§ **Assignment**
Without including any pictures, write out the listing below exactly.

§ **Data for this exercise**
####

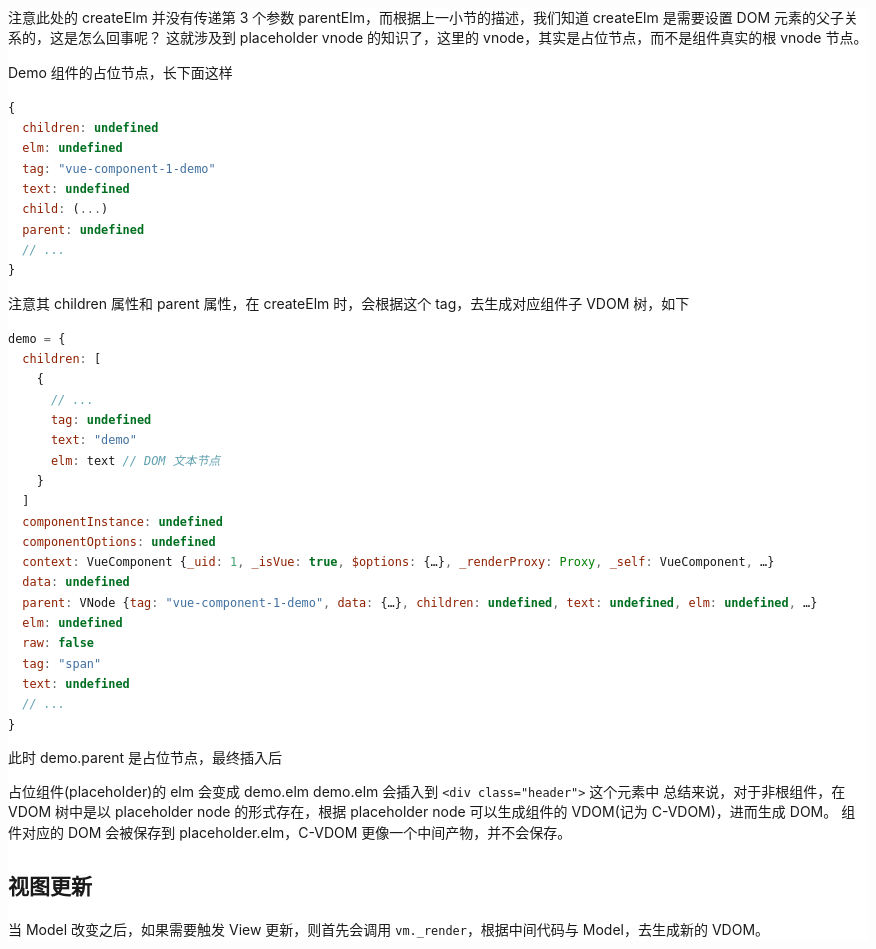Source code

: 注意此处的 createElm 并没有传递第 3 个参数 parentElm，而根据上一小节的描述，我们知道 createElm 是需要设置 DOM 元素的父子关系的，这是怎么回事呢？ 这就涉及到 placeholder vnode 的知识了，这里的 vnode，其实是占位节点，而不是组件真实的根 vnode 节点。

Demo 组件的占位节点，长下面这样

```js
{
  children: undefined
  elm: undefined
  tag: "vue-component-1-demo"
  text: undefined
  child: (...)
  parent: undefined
  // ...
}
```

注意其 children 属性和 parent 属性，在 createElm 时，会根据这个 tag，去生成对应组件子 VDOM 树，如下

```js
demo = {
  children: [
    {
      // ...
      tag: undefined
      text: "demo"
      elm: text // DOM 文本节点
    }
  ]
  componentInstance: undefined
  componentOptions: undefined
  context: VueComponent {_uid: 1, _isVue: true, $options: {…}, _renderProxy: Proxy, _self: VueComponent, …}
  data: undefined
  parent: VNode {tag: "vue-component-1-demo", data: {…}, children: undefined, text: undefined, elm: undefined, …}
  elm: undefined
  raw: false
  tag: "span"
  text: undefined
  // ...
}
```

此时 demo.parent 是占位节点，最终插入后

占位组件(placeholder)的 elm 会变成 demo.elm
demo.elm 会插入到 `<div class="header">` 这个元素中
总结来说，对于非根组件，在 VDOM 树中是以 placeholder node 的形式存在，根据 placeholder node 可以生成组件的 VDOM(记为 C-VDOM)，进而生成 DOM。 组件对应的 DOM 会被保存到 placeholder.elm，C-VDOM 更像一个中间产物，并不会保存。

## 视图更新

当 Model 改变之后，如果需要触发 View 更新，则首先会调用 `vm._render`，根据中间代码与 Model，去生成新的 VDOM。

####

§ **Output for this exercise**
Source code

: 注意此处的 createElm 并没有传递第 3 个参数 parentElm，而根据上一小节的描述，我们知道 createElm 是需要设置 DOM 元素的父子关系的，这是怎么回事呢？ 这就涉及到 placeholder vnode 的知识了，这里的 vnode，其实是占位节点，而不是组件真实的根 vnode 节点。

Demo 组件的占位节点，长下面这样

```js
{
  children: undefined
  elm: undefined
  tag: "vue-component-1-demo"
  text: undefined
  child: (...)
  parent: undefined
  // ...
}
```

注意其 children 属性和 parent 属性，在 createElm 时，会根据这个 tag，去生成对应组件子 VDOM 树，如下

```js
demo = {
  children: [
    {
      // ...
      tag: undefined
      text: "demo"
      elm: text // DOM 文本节点
    }
  ]
  componentInstance: undefined
  componentOptions: undefined
  context: VueComponent {_uid: 1, _isVue: true, $options: {…}, _renderProxy: Proxy, _self: VueComponent, …}
  data: undefined
  parent: VNode {tag: "vue-component-1-demo", data: {…}, children: undefined, text: undefined, elm: undefined, …}
  elm: undefined
  raw: false
  tag: "span"
  text: undefined
  // ...
}
```

此时 demo.parent 是占位节点，最终插入后

占位组件(placeholder)的 elm 会变成 demo.elm
demo.elm 会插入到 `<div class="header">` 这个元素中
总结来说，对于非根组件，在 VDOM 树中是以 placeholder node 的形式存在，根据 placeholder node 可以生成组件的 VDOM(记为 C-VDOM)，进而生成 DOM。 组件对应的 DOM 会被保存到 placeholder.elm，C-VDOM 更像一个中间产物，并不会保存。

## 视图更新

当 Model 改变之后，如果需要触发 View 更新，则首先会调用 `vm._render`，根据中间代码与 Model，去生成新的 VDOM。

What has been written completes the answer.